Сильвия ревностной прихожанкой никогда не слыла и посещение церкви расценивала как тягостную обязанность, от которой по возможности старалась увильнуть. В девичестве вместе с родителями она раз в год непременно ходила в церковь прихода, на территории которого находился Хейтерсбэнк: в понедельник, следующий за воскресеньем, что наступало после дня католического святого[105], в честь которого была построена церковь, служили всенощную и устраивали большой праздник; и в воскресенье в церковь стекался народ со всей округи. Также в течение года Сильвия, бывало, сопровождала одного из родителей на вечернюю службу в церкви Скарби-Мурсайд – обычно, если сено было уже убрано, а жать пшеницу время еще не подошло, или коровы не давали молока и вечерней дойки не предвиделось. В ту пору священники сельских приходов в большинстве своем особо не усердствовали и не слишком интересовались, почему богослужения посещает мало народу.

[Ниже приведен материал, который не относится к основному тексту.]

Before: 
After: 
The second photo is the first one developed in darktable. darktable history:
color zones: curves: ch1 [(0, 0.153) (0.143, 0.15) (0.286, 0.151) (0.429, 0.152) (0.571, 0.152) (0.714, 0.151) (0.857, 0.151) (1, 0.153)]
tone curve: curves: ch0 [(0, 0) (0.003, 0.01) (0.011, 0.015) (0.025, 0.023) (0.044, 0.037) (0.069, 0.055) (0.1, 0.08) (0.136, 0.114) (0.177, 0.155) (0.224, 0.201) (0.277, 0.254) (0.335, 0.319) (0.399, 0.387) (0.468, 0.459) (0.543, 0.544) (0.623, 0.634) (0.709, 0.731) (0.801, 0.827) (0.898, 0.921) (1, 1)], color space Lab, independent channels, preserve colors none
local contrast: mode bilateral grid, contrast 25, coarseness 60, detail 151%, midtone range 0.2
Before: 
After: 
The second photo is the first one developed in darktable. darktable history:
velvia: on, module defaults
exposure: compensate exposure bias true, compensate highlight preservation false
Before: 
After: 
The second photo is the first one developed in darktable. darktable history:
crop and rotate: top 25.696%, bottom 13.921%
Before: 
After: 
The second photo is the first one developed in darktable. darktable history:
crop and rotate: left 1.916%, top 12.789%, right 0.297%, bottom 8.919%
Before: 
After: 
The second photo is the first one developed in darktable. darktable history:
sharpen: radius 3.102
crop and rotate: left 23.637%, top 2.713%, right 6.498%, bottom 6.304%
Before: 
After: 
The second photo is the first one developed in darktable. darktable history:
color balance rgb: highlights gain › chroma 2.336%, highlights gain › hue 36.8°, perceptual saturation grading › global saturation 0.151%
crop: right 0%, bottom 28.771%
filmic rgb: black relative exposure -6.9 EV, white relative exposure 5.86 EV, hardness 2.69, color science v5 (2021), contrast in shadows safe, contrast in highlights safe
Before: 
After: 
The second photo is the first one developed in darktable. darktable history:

Теперь, когда она стала замужней женщиной, эти еженедельные походы в церковь, к которым понуждал ее Филипп, Сильвия воспринимала как бремя, маленькое неудобство, неотделимое от респектабельности и материального благополучия ее нынешней жизни. Ее натуре больше импонировали «корка хлеба и свобода»[106], нежели обилие земных благ, ради которых она должна была втискивать себя в рамки всевозможных ограничений. Филипп также настаивал, чтобы служанка, которую он нанял ухаживать за новорожденной, пока жена его болела, должна сама гулять с девочкой. На словах Сильвия ему не перечила, но постоянно противилась этому его желанию в мыслях и поступках. Теперь, окрепнув, она часто подумывала о том, что предпочла бы и вовсе обойтись без няни, которой она на самом деле побаивалась. Конечно, в этом были и свои плюсы. При наличии няни Сильвия не была сутки напролет привязана к ребенку и имела возможность уделять время заботам о матери. Правда, Белл ни от кого не требовала к себе особого внимания: ей легко было угодить; даже в состоянии старческого слабоумия она была непривередлива и аккуратна, оставаясь скромной и воздержанной в своих привычках и теперь, когда разум, некогда сформировавший эти привычки, был утрачен. Она с удовольствием наблюдала за малышкой, любила повозиться с ней, но недолго, потому что ее постоянно клонило в сон.

И Сильвия, несмотря на наличие няни, всеми правдами и неправдами старалась больше времени проводить с дочерью. Более того, она брала ее на руки и, прижимая к теплой груди, ласково баюкая, уходила вместе с ней на приволье пустынного морского берега на западной стороне города, где скалы были не столь высоки и в периоды отлива обнажалось огромное пространство, покрытое песком и галькой.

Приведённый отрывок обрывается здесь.